Mali : le choc de trop !

Le 25 avril 2026 restera comme le jour où l’impensable est arrivé : une attaque coordonnée frappant simultanément sept villes stratégiques, de Bamako à Kidal. Avec à la clé, la mort du « cerveau » militaire du pays, le général Sadio Camara, tué dans son propre fief à Kati. Si le sanctuaire du pouvoir n’est plus sûr, qu’en est-il du reste du pays ?

L’union inédite entre les djihadistes du groupe de soutien à l’islam  et aux musulmans (JNIM) lié à Al-Qaïda et les indépendantistes du Front de Libération de l’Azawad (FLA) a fait mouche. Cette alliance pernitieuse a attaqué le cœur du pouvoir malien. Cette saturation des capacités de réaction des forces armées maliennes prouve une planification méticuleuse. Il ne s’agit plus de harcèlement, mais d’une capacité réelle à rendre le territoire invivable.

L’effritement des alliances internationales ?

Et c’est à ce niveau qu’on peut s’interroger sur les alliances internationales, notamment celle qui existe entre le Mali et la Russie.  Oui, on doit Interroger l’efficacité de l’allié russe.
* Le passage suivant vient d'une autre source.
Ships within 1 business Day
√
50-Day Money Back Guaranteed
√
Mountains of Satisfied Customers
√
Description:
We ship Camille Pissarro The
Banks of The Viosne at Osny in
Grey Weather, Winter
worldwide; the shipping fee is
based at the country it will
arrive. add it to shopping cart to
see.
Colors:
Le désengagement d’Africa Corps  à Kidal le 27 avril pose une question brutale : quel est l’impact réel de ces partenaires si les centres vitaux tombent et que les civils continuent de mourir ?

C’est un fait. Il y a un réel  contraste entre les promesses de sécurisation totale et la réalité du terrain où les assaillants accèdent aux domiciles des chefs militaires.

Il est impossible de continuer avec la stratégie actuelle. Le pouvoir malien doit impérativement revoir de fond en comble sa copie, pour éviter un effondrement plus profond. Un régime, qu’il soit militaire ou civil, ne peut survivre s’il perd la maîtrise de ses symboles et de sa sécurité de proximité.